Co-administration of flu and COVID-19 vaccines safe and effective
A trial comparing co-administration of influenza and COVID-19 vaccines to COVID-19 vaccine dosing alone found little effect on vaccine efficacy.
The first study co-administering a COVID-19 vaccine candidate and an approved seasonal flu vaccine has shown that it may be a viable immunisation strategy.

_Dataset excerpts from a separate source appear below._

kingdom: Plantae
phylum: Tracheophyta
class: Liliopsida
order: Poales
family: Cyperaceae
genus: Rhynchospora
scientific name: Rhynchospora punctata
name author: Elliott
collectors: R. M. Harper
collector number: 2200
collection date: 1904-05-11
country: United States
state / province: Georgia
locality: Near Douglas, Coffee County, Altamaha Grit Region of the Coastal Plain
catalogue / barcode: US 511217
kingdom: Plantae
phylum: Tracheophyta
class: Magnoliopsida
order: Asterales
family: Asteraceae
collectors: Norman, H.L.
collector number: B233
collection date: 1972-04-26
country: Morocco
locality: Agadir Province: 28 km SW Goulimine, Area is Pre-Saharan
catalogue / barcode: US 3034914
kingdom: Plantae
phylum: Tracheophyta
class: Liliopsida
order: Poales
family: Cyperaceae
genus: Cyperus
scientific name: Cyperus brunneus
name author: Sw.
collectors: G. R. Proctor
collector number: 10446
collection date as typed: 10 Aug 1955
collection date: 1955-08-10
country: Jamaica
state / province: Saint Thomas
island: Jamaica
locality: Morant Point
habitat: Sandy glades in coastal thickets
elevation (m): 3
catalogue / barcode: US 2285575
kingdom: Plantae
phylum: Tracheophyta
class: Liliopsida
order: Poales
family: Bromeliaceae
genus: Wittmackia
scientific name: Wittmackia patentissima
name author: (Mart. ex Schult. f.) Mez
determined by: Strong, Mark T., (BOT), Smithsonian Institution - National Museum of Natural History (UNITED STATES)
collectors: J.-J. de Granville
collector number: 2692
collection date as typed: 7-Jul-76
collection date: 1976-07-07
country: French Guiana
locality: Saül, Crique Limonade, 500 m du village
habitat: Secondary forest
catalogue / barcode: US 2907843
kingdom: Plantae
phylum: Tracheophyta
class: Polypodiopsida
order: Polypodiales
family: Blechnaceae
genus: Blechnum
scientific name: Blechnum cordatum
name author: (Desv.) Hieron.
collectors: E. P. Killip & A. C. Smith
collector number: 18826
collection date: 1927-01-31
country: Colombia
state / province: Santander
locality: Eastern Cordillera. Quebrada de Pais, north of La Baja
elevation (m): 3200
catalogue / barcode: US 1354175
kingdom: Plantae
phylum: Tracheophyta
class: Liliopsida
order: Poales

The trial co-administered Novavax’ investigational COVID-19 vaccine, NVX-CoV2373 and either Seqirus’s adjuvanted, trivalent seasonal influenza vaccine (aTIV) or a cell-based, quadrivalent seasonal influenza vaccine (QIVc).
As part of Novavax’ Phase III clinical trial of NVX-CoV2373, its recombinant nanoparticle protein-based COVID-19 vaccine candidate, 431 volunteers were enrolled in a co-administration sub-study in the UK, led by researchers at St George’s, University of London and St George’s Hospital, London. All received an approved seasonal influenza vaccine with approximately half the participants co-vaccinated with NVX-CoV2373 while the remainder received placebo.
In the study the efficacy of NVX-CoV2373 was found to be 87.5 percent when co-administered with a flu vaccine, slightly lower than what was observed in the main study, where NVX-CoV2373 was administered alone, and the efficacy was found to be 89.8 percent. Despite the decrease in the immunogenicity with concomitant vaccination, anti-Spike antibody levels were more than three-fold higher than levels found in convalescent serum in those who received both vaccines. Co-administration resulted in no change to influenza vaccine immune response.
“As the next influenza season approaches and people still need a primary COVID-19 vaccine series or a booster, separate healthcare visits to cover both COVID-19 and influenza vaccinations will be burdensome,” stated Dr Gregory Glenn, President of Research and Development, Novavax. “As the first clinical study to evaluate safety, immunogenicity and efficacy of a COVID-19 vaccine when co-administered with a seasonal influenza vaccine, these results demonstrate the promising opportunity for concomitant vaccination, which may improve the uptake of both vaccines.”
Local and systemic reactogenicity was largely absent or mild in all groups, with only a few events such as pain and tenderness at the injection site and muscle aches being elevated in those co-vaccinated. Local events generally lasted one or two days, while systemic events lasted approximately one day for both the co-vaccinated group and the group that received only NVX-CoV2373. In addition to reactogenicity, participants were monitoring for unsolicited adverse events (AEs), medically attended AEs (MAAEs) and serious AEs (SAEs). Rates of severe events were low in all groups and there were no additional early safety concerns associated with co-administration. Rates of unsolicited AEs, MAAEs and SAEs were low and balanced between the groups.
“This study shows how important it is to assess the safety profile and immune responses when COVID-19 and influenza vaccines are administered at the same time,” said Professor Paul Heath, FRCPCH, Vaccine Institute, St George’s, University of London and St George’s Hospital, London, who is chief investigator of the Novavax United Kingdom trial. “The results are reassuring and we are excited by the possibility of concomitant use of these vaccines as an important tool in the fight against both of these important respiratory viruses.”
NVX-CoV2373 is a protein-based vaccine candidate engineered from the genetic sequence of the first strain of SARS-CoV-2, the virus that causes COVID-19 disease. NVX-CoV2373 was created using Novavax’ recombinant nanoparticle technology to generate antigen derived from the coronavirus spike (S) protein and is adjuvanted with Novavax’ patented saponin-based Matrix-M™ to enhance the immune response and stimulate high levels of neutralizing antibodies. NVX-CoV2373 contains purified protein antigen and can neither replicate, nor can it cause COVID-19.
The paper is currently published in preprint on medRxiv and has been submitted for peer review.